A defining moment

Six years ago this morning, I became a peace activist.

Without a doubt, September 11, 2001 is the defining moment of our generation. Millions watched on tv as two planes did the unthinkable and flew into the World Trade Center. Guts were wrenched, lives were lost, and our wars in Iraq, Afghanistan, and "On Terror" were launched. In my life, it was the moment that my priorities shifted and I tuned into what I think is my purpose on this earth ... to work for peace in the little ways I can.

I was in Portland, Oregon that morning getting ready for work and listening to NPR as was my routine. As I stood in the bathroom brushing my teeth, the radio announcer suddenly lost the ability to speak. I knew something was wrong in the world and rushed to turn on the tv, just in time to see the 2nd plane hit.

In a daze, I somehow found my way to work. My heart was broken, and I couldn't help but think that more death and destruction would follow as our country tried to make sense of it all and look for revenge. An eye or an eye, a tooth for a tooth, your children must die because mine did. What I didn't expect was that those around me, those I worked with and even close friends would be catching the revenge bug. I felt so out of place, so out of tune with my surroundings. All of my coworkers' cubicles were festooned with American Flag signs and revenge filled slogans ... I made my own sign with a peace dove. Whenever I opened my mouth and talked about my concerns that more innocent lives would be lost across the globe in retaliation, people looked at me like I had two heads. What kind of American was I?

Luckily for me (and I suspect it was more God than luck), I found my way into two communities where I didn't feel like a freak for my desire to work for peace. First, an artist friend of mine shared her vision to help get this advertisement on the sides of buses.

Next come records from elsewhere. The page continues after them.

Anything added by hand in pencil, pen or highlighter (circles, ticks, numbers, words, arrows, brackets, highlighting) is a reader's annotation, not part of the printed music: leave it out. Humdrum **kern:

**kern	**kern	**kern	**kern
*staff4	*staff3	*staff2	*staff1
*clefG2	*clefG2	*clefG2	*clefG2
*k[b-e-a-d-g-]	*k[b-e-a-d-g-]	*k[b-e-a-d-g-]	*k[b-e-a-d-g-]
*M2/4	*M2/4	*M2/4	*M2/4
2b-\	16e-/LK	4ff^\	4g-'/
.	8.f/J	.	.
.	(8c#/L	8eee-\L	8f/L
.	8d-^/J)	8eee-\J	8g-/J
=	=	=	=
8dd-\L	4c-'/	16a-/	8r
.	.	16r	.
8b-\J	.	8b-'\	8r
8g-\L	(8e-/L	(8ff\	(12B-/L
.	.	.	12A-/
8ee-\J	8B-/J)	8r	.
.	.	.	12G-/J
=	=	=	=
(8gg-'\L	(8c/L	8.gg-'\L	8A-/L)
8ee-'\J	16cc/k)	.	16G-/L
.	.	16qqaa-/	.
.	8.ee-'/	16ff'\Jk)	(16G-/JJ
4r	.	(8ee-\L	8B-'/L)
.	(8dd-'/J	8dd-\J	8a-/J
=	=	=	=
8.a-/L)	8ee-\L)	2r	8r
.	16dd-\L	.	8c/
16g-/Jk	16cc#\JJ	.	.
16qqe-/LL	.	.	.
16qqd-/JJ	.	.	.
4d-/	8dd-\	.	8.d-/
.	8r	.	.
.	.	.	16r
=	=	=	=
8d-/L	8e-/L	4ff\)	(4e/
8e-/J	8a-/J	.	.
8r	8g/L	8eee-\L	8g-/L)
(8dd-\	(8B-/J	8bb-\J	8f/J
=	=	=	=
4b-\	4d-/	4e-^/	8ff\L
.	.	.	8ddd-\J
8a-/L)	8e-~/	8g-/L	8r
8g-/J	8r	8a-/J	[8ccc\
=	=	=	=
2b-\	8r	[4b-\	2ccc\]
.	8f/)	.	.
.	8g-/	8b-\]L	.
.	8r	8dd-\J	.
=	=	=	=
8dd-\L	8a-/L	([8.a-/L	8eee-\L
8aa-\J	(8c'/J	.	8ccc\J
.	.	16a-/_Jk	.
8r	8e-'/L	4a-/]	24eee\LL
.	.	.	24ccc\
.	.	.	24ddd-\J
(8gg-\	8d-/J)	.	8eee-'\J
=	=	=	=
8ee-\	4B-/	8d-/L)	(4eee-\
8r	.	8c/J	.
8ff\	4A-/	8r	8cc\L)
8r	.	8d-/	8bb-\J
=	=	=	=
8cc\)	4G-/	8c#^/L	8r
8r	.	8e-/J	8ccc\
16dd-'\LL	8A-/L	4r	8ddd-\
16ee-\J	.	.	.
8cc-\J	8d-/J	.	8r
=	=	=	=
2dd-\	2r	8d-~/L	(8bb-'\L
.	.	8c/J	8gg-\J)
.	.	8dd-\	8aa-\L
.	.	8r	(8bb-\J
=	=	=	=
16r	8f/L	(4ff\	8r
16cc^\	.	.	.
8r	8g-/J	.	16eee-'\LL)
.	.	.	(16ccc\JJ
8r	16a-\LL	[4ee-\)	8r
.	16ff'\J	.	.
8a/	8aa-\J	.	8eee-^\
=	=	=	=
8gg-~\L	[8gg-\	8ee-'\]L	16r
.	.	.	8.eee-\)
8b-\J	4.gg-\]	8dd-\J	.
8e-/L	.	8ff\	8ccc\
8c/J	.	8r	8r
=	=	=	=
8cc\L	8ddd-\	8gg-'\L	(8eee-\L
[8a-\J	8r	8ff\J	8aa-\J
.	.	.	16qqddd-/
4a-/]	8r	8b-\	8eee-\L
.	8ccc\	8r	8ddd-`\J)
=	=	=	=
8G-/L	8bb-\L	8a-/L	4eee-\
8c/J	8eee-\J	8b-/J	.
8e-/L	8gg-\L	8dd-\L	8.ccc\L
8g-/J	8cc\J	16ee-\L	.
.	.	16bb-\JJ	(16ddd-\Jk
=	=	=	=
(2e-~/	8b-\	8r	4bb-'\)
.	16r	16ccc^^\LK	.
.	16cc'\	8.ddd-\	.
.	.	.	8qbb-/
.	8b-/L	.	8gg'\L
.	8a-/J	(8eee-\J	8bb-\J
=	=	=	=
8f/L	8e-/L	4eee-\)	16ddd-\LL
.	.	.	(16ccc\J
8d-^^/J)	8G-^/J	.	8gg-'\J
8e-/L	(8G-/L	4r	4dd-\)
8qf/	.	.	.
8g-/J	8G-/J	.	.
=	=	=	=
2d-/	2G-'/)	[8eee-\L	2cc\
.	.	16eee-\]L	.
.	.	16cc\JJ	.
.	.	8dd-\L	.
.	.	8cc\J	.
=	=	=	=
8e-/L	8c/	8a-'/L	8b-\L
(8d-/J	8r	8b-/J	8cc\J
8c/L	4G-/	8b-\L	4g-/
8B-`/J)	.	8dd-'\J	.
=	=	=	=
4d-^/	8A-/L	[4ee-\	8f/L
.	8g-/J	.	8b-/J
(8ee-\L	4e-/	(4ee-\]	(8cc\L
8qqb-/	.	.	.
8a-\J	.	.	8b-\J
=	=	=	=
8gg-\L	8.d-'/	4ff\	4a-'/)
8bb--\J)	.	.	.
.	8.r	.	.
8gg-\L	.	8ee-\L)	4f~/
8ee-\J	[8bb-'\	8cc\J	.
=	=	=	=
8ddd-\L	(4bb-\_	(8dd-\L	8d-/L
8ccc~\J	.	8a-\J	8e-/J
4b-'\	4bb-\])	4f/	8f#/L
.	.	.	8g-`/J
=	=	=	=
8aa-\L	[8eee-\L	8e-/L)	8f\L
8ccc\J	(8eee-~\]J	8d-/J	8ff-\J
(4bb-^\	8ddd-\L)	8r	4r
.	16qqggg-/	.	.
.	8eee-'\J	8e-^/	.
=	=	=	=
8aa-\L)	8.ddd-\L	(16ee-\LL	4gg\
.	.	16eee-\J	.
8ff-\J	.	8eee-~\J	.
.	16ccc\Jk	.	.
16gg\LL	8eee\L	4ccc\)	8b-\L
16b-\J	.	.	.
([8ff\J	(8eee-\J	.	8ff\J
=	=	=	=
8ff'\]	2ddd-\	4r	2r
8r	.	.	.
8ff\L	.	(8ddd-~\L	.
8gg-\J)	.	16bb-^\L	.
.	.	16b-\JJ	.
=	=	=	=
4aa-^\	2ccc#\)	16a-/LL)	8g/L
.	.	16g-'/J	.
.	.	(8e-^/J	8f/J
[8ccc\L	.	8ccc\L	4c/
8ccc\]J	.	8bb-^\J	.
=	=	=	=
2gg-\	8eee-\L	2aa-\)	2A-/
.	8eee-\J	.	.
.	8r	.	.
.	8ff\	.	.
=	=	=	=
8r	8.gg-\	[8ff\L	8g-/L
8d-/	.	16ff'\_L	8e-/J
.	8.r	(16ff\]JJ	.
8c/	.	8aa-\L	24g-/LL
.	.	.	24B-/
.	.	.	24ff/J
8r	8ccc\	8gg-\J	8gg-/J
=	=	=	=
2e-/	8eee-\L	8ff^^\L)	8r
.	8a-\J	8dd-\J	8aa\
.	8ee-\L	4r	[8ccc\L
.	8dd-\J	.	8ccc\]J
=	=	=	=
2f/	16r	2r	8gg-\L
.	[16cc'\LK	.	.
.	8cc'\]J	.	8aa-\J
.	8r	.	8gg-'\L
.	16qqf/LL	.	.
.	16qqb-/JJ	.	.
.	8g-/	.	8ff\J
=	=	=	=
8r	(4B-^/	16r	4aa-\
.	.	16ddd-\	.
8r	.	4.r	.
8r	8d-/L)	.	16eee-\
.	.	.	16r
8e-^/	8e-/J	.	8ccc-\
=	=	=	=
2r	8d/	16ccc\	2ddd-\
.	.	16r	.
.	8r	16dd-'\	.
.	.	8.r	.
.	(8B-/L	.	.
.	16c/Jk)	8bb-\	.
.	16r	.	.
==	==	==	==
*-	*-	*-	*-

It features a beautiful picture of some Afghan children and a quote from Eleanor Roosevelt: "When will our consciences grow so tender that we will act to prevent misery rather than to avenge it?". It completely captured the movement of my own heart in those dark days. I offered to help her raise money to get the ad on the buses and to set up a website. Our local bus company at first refused to sell us ad space on the buses because the message was too political! I used my bureaucratic background to help convince them otherwise, and the ads were eventually placed on 5 City buses in Portland.

I also found my way into an interfaith peace group that was meeting at the local Friends Meeting House. These were my people, and I started to get involved in our local peace movement. Eventually I got tired of being the only Catholic at the table and looked into restarting our local Pax Christi chapter. Before I knew it, I'd become a bureaucrat by day and a peace activist in all of my other waking hours. One day it dawned on me that I should do something about that, which played a big part in the journey that has me here in the novitiate of the Sisters of St. Joseph of Peace.

It's six years later, which is hard to believe.
  • 2,974 people died as a direct result of the attacks on the World Trade Center (source).

  • The Department of Defense confirms 3,774 US military deaths and 27,186 wounded in Iraq as of today (source).

  • Documented civilian deaths in Iraq are between 71,510 and 78,081 (source). The actual number is more than 600,000 (source).
The numbers speak for themselves. On this anniversary day, please join me in praying for peace.


Tess said...

It's inspiring to read of what you did and are doing, what so many individuals did and are doing. I pray that the work will continue.

Anonymous said...

War may sometimes be a necessary evil. But no matter how necessary, it is always an evil, never a good. We will not learn how to live together in peace by killing each other's children.

Jimmy Carter (1924 - )

Went to church this am-I expected to see a lot more people...so far you have been the only SisterBlogger to remember-lets pray we never forget!

Anonymous said...

Amen, Susan. Thank you for putting this into words in a way that I haven't been able to without becoming stressed out and angry myself.

Counselor in Process said...

I blogged about it, too. I was here in NYC-where I live- that day. It was a life changing. I can't imagine going to work after seeing that on TV. I never thought people did.

Susan Rose, CSJP said...

Having spent the past year here in New Jersey with a view of NYC, I have noticed that the experience of 9/11 was understandably much more intense here than it was out in the Northwest. Distance makes a difference I think.

Most people I knew in Portland found there way to work that morning, although I doubt much work actually got done.

kabloona said...

"Six years ago this morning, I became a peace activist Without
a doubt, September 11, 2001 is the defining moment of our
generation. "

Intersting experience. I was in grammar school, high school,
and college during the Vitenam War.

"All of my coworkers' cubicles were festooned with American Flag
signs and revenge filled slogans."

I was criticized by co-workers for expressing fear for the
safety of Arabs and Moslems living in the U.S.A.

I was seven blocks away from the WTC when the planes hit.

The following are my experiences of 9/11. The first one is rather lengthy.




A poem about NY that is post 9/11 themed:


kabloona said...

I envy you. I have never experienced anything that caused me to change my life the way you have. Unfortunately, I am a passive person (passive-aggresive actually).